Deze bestuursrechtelijke zaak heeft als doel te bepalen of de Dienst voor plattelandsondersteuning het projectvoorstel van verzoekster terecht heeft afgewezen. De afwijzing was hoofdzakelijk gebaseerd op het feit dat een andere kapitaalvennootschap (SIA Di), eveneens eigendom van de eigenaar van verzoekster, inbreuken had begaan en in een insolventieprocedure was verwikkeld. In artikel 60 van de verordening inzake financieel toezicht wordt bepaald dat natuurlijke personen of rechtspersonen geen voordeel kunnen genieten, wanneer is aangetoond dat zij kunstmatig de voorwaarden hebben gecreëerd om voor dergelijke voordelen in aanmerking te komen, en dus een voordeel zouden genieten dat niet in overeenstemming is met de doelstellingen van de wetgeving. Voor een correcte toepassing van artikel 60 dient duidelijkheid te worden verkregen omtrent de vraag of er moet worden onderzocht of de eigenaar van verzoekster de toepassing van een administratieve sanctie op hemzelf of op een andere vennootschap, waarvan hij vroeger eigenaar is geweest, heeft omzeild, dan wel of het volstaat om vast te stellen dat er geen besluit is genomen waardoor verzoekster of haar eigenaar is uitgesloten van het recht om voor een steunmaatregel in aanmerking te komen. Daarnaast vraagt de verwijzende rechter zich af of voor de toepassing van artikel 60 van de verordening inzake financieel toezicht moet worden vastgesteld dat een uitdrukkelijk in de betrokken steunmaatregel gestelde voorwaarde is omzeild, dan wel of een projectvoorstel ook kan worden afgewezen wanneer een andere vennootschap die eigendom is van de eigenaar van aanvragende vennootschap een onregelmatigheid heeft begaan waarvan de financiële gevolgen niet naar behoren zijn opgeheven.

Prejudiciële vragen:

1. Is het gerechtvaardigd om artikel 60 van verordening 1306/2013 van het Europees Parlement en de Raad inzake de financiering, het beheer en de monitoring van het gemeenschappelijk landbouwbeleid toe te passen, wanneer een andere vennootschap die eigendom is van de eigenaar van de vennootschap die de steunmaatregel aanvraagt, een onregelmatigheid heeft begaan waarvan de financiële gevolgen niet zijn opgeheven, en de aanvragende vennootschap in feite de landbouwactiviteit van die andere vennootschap heeft overgenomen?

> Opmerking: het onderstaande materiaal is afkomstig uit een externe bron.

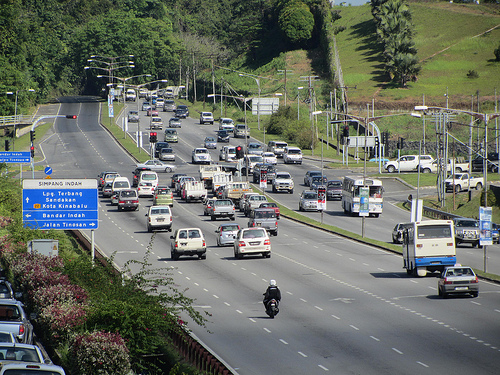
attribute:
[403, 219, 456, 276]
truck — blue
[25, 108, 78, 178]
light — red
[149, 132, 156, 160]
signal — black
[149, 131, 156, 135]
light — red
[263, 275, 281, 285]
helmet — white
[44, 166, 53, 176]
sign — blue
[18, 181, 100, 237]
sign — blue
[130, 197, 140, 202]
light — red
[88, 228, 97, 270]
pole — thin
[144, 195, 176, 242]
car — white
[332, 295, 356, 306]
arrow — white , faded , directional 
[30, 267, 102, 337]
bush — red, low, green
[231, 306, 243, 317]
line — white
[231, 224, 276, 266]
suv — white 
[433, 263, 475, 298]
car — small, white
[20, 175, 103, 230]
blue/white sign — blue and white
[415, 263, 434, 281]
flap — rear , white 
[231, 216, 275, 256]
jeep — White 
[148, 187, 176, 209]
jeep — Green 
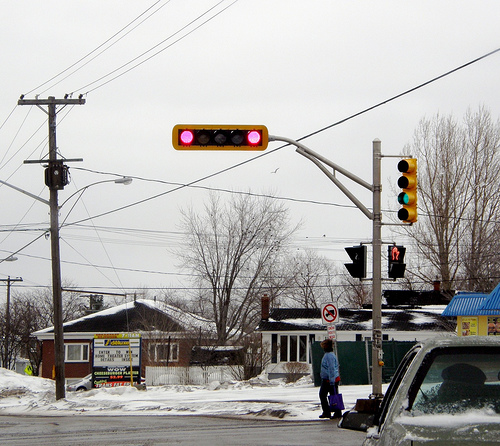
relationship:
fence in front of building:
[141, 362, 247, 387] [28, 294, 246, 394]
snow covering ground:
[129, 384, 249, 404] [63, 398, 293, 443]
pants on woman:
[310, 376, 372, 426] [266, 328, 380, 436]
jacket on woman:
[307, 339, 368, 377] [260, 332, 366, 418]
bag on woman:
[316, 370, 359, 420] [310, 330, 374, 438]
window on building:
[51, 338, 102, 368] [32, 291, 257, 413]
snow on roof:
[108, 292, 202, 319] [57, 279, 262, 330]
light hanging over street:
[167, 122, 273, 152] [0, 407, 380, 444]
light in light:
[397, 159, 407, 172] [395, 156, 417, 224]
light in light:
[395, 176, 412, 204] [395, 156, 417, 224]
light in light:
[397, 193, 411, 207] [395, 156, 417, 224]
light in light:
[394, 207, 410, 221] [395, 156, 417, 224]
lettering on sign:
[95, 347, 139, 361] [90, 332, 145, 391]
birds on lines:
[294, 229, 325, 256] [57, 217, 497, 254]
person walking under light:
[314, 334, 347, 421] [170, 120, 271, 153]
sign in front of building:
[90, 332, 145, 391] [28, 294, 246, 394]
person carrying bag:
[318, 338, 345, 418] [325, 390, 347, 411]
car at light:
[362, 334, 484, 439] [164, 115, 270, 155]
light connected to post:
[167, 122, 273, 152] [270, 133, 415, 397]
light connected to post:
[394, 155, 420, 224] [270, 133, 415, 397]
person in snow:
[318, 338, 345, 418] [1, 362, 393, 418]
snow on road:
[0, 364, 391, 420] [4, 411, 357, 443]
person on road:
[314, 334, 347, 421] [6, 406, 386, 442]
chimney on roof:
[244, 284, 295, 329] [239, 281, 467, 334]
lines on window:
[276, 333, 301, 353] [252, 313, 340, 364]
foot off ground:
[304, 414, 350, 424] [195, 398, 384, 443]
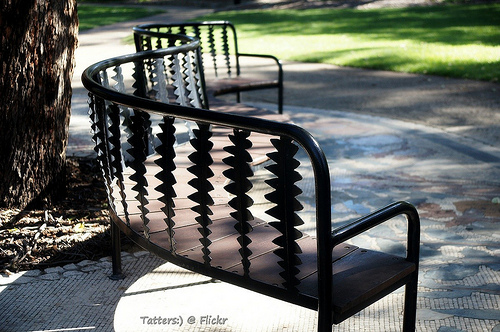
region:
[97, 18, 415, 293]
this bench is curved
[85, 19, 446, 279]
the bench is metal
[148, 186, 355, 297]
the seating is wood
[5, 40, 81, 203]
a trunk on the tree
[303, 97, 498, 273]
stone pavers on the ground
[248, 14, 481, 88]
green grass in the area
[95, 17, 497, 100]
the sun is shining on the ground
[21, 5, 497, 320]
this bench is in an outdoor area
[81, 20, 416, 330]
the bench is curved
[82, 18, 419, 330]
the bench is black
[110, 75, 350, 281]
sunlight on the bench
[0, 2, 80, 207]
tree near the bench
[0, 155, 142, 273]
a circle of dirt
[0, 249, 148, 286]
cobble stones near tree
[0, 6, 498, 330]
walkway in the park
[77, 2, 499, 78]
some areas of grass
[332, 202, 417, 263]
handle of the bench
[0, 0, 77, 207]
the bark is brown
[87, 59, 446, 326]
bench that is outside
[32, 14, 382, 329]
a bench by a tree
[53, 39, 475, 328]
a long bench outside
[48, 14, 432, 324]
a bench on the sidewalk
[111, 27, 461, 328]
a long bench by the tree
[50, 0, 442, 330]
a metal bench outside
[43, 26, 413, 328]
a metal bench by a tree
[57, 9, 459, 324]
a metal bench on a sidewalk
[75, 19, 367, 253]
a long metal bench outside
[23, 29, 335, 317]
a long metal bench on the tree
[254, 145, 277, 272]
There is a bench that is visible here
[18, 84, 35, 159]
There is a large tree that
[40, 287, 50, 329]
There is an off-white sidewalk here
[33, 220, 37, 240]
There are twigs around the tree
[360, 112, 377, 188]
There jeweled areas here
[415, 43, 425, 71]
There is a patch of green grass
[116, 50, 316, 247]
This photo looks very detailed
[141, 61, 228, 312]
This photo has a wonderful perspective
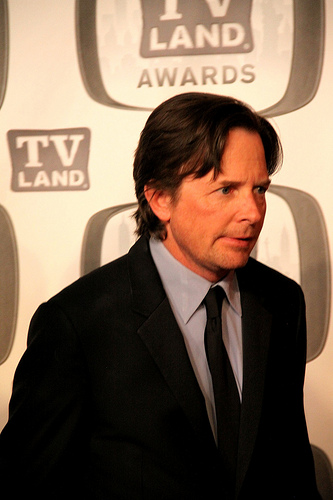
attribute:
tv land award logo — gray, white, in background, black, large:
[6, 123, 95, 194]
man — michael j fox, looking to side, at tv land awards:
[5, 88, 315, 500]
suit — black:
[4, 235, 315, 500]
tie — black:
[200, 279, 243, 465]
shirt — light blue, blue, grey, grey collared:
[148, 233, 248, 459]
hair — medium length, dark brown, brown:
[129, 90, 284, 244]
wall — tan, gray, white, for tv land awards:
[3, 3, 332, 499]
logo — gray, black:
[133, 1, 267, 91]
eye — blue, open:
[221, 186, 233, 195]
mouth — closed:
[223, 232, 255, 247]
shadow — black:
[212, 279, 243, 337]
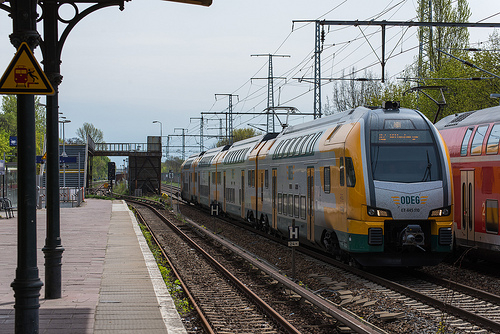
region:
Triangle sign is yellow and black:
[2, 41, 57, 101]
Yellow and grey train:
[164, 128, 461, 265]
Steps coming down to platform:
[53, 144, 97, 208]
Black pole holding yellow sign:
[3, 3, 73, 331]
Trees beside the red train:
[348, 46, 495, 114]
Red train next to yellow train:
[423, 101, 499, 258]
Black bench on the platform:
[3, 194, 21, 224]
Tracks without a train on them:
[111, 183, 258, 332]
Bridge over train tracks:
[85, 133, 186, 164]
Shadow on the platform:
[0, 289, 106, 332]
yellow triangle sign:
[0, 39, 55, 101]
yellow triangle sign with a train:
[0, 39, 56, 101]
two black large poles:
[14, 0, 65, 332]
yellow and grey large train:
[179, 101, 451, 255]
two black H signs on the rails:
[207, 199, 302, 247]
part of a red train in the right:
[432, 96, 499, 252]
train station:
[1, 138, 176, 332]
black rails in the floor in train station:
[101, 171, 498, 328]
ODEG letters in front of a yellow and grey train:
[398, 193, 425, 214]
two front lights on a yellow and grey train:
[358, 201, 456, 223]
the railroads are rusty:
[201, 136, 390, 328]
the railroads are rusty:
[165, 194, 332, 321]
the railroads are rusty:
[145, 161, 261, 328]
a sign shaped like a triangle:
[1, 42, 55, 94]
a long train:
[175, 103, 456, 265]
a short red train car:
[437, 100, 499, 248]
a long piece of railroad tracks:
[106, 170, 496, 332]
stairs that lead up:
[40, 140, 89, 202]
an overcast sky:
[5, 0, 497, 164]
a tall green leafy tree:
[413, 0, 470, 75]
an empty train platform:
[2, 193, 175, 332]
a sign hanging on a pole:
[0, 42, 55, 97]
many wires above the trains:
[147, 2, 497, 152]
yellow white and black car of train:
[263, 135, 440, 245]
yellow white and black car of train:
[214, 140, 266, 208]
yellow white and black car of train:
[185, 155, 225, 201]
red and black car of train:
[460, 115, 496, 236]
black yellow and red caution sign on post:
[3, 40, 48, 100]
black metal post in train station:
[16, 102, 43, 317]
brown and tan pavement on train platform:
[74, 215, 126, 290]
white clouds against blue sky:
[84, 28, 213, 104]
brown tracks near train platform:
[155, 214, 230, 298]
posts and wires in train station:
[273, 10, 390, 87]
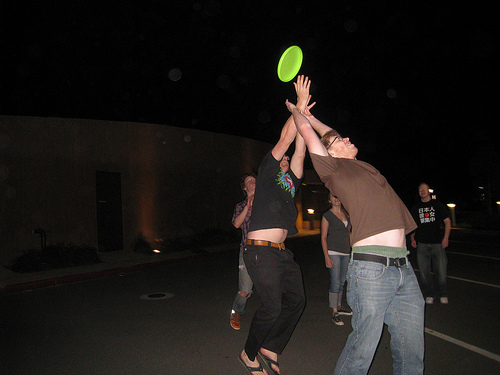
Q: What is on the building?
A: Door.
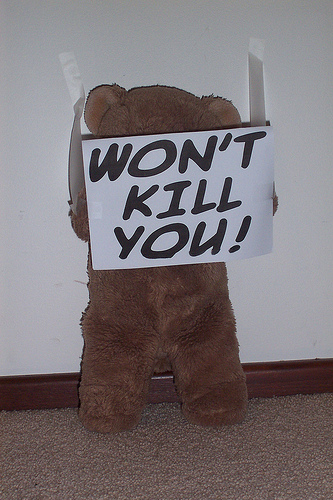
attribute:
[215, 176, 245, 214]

2. Kan artikel 60 van verordening 1306/2013 van het Europees Parlement en de Raad van 17 december 2013 inzake de financiering, het beheer en de monitoring van het gemeenschappelijk landbouwbeleid aldus worden toegepast dat op grond hiervan kan worden vastgesteld dat een persoon de administratieve sanctie voorzien in artikel 64, lid 4, onder d), van de Verordening heeft omzeild, ondanks het feit dat ten aanzien van de aanvragende vennootschap of haar eigenaar geen besluit is genomen waarbij hem een administratieve sanctie is opgelegd waardoor hij is uitgesloten van toekenning van een steunmaatregel?

3. Kan artikel 60 van Verordening 1306/2013 van het Europees Parlement en de Raad van 17 december 2013 aldus worden toegepast dat de met het onderzoek van het projectvoorstel belaste autoriteit moet nagaan of ook andere vennootschappen die voorheen eigendom waren van de vennootschap die de steunmaatregel aanvraagt, voldoen aan de bepalingen van artikel 2, lid 14, van verordening (EU) 702/2014 van de Commissie van 25 juni 2014 waarbij bepaalde categorieën steun in de landbouw- en de bosbouwsector en in plattelandsgebieden op grond van de artikelen 107 en 108 van het Verdrag betreffende de werking van de Europese Unie met de interne markt verenigbaar worden verklaard, en dat, indien niet aan de voorwaarden is voldaan, het projectvoorstel afgewezen zonder een aanvullende individuele beoordeling van de feitelijke omstandigheden?